For our client we are looking for an Observability DevOps Developer.
Key Responsibilities:
Design and Implement Observability Solutions: Build and maintain observability tools (monitoring, logging, tracing) to ensure the health and performance of microservices running on AWS.
Monitoring & Logging: Set up and optimize monitoring using tools like Prometheus, Grafana, CloudWatch, OTEL and Splunk stacks for real-time insights into the AWS infrastructure.
Distributed Tracing: Implement distributed tracing solutions (e.g., Open Telemetry, Jaeger) to trace and debug service interactions across multiple microservices.
Proactive Alerting: Establish alerting mechanisms to detect performance anomalies and potential failures in real-time.

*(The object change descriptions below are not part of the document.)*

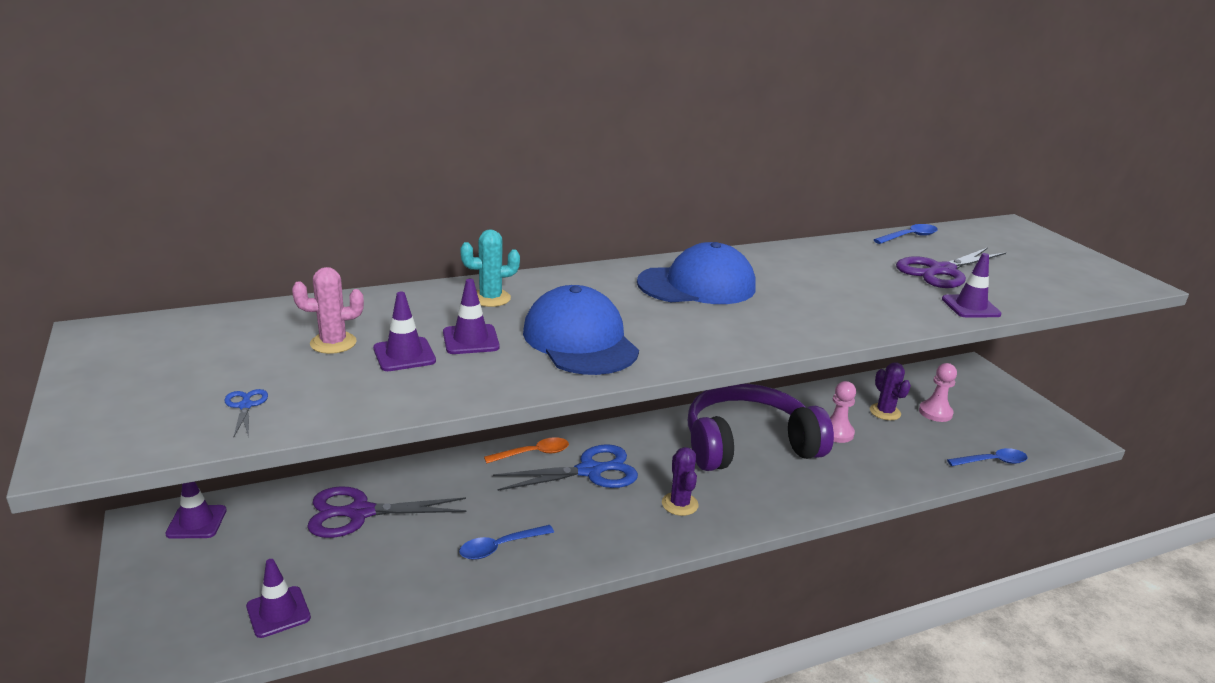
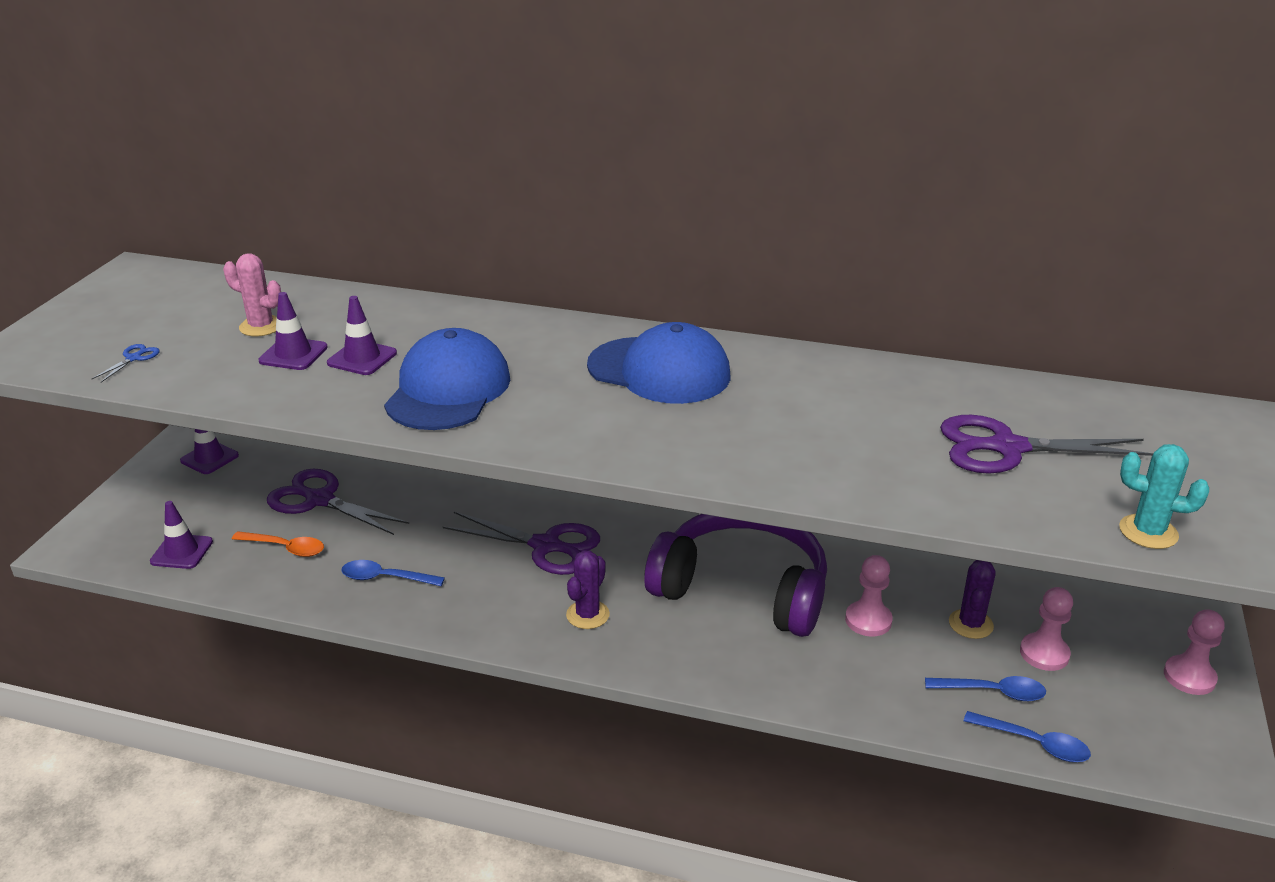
camera: 40 degrees right, 5 degrees up
turquoise cactus [460,229,520,307] -> turquoise cactus moved to [1119,444,1209,549]
orange spoon [484,437,569,464] -> orange spoon moved to [232,531,324,557]
blue scissors [493,444,638,491] -> purple scissors [443,512,600,575]
blue spoon [874,224,938,244] -> blue spoon moved to [925,676,1046,701]
purple traffic cone [942,253,1001,317] -> none
none -> pink pawn [1164,609,1225,695]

Dashboards & Reporting: Create dashboards and reports to monitor service-level objectives (SLOs), key performance indicators (KPIs), and overall system health.
Incident Management: Investigate and troubleshoot issues, identifying root causes, and providing insights to reduce mean time to detection (MTTD) and mean time to resolution (MTTR).
Collaboration with Teams: Collaborate with DevOps and development teams to ensure observability best practices are embedded into CI/CD pipelines and infrastructure as code (IaC) practices.
Automation & Optimization: Automate manual monitoring and incident management processes to reduce operational overhead.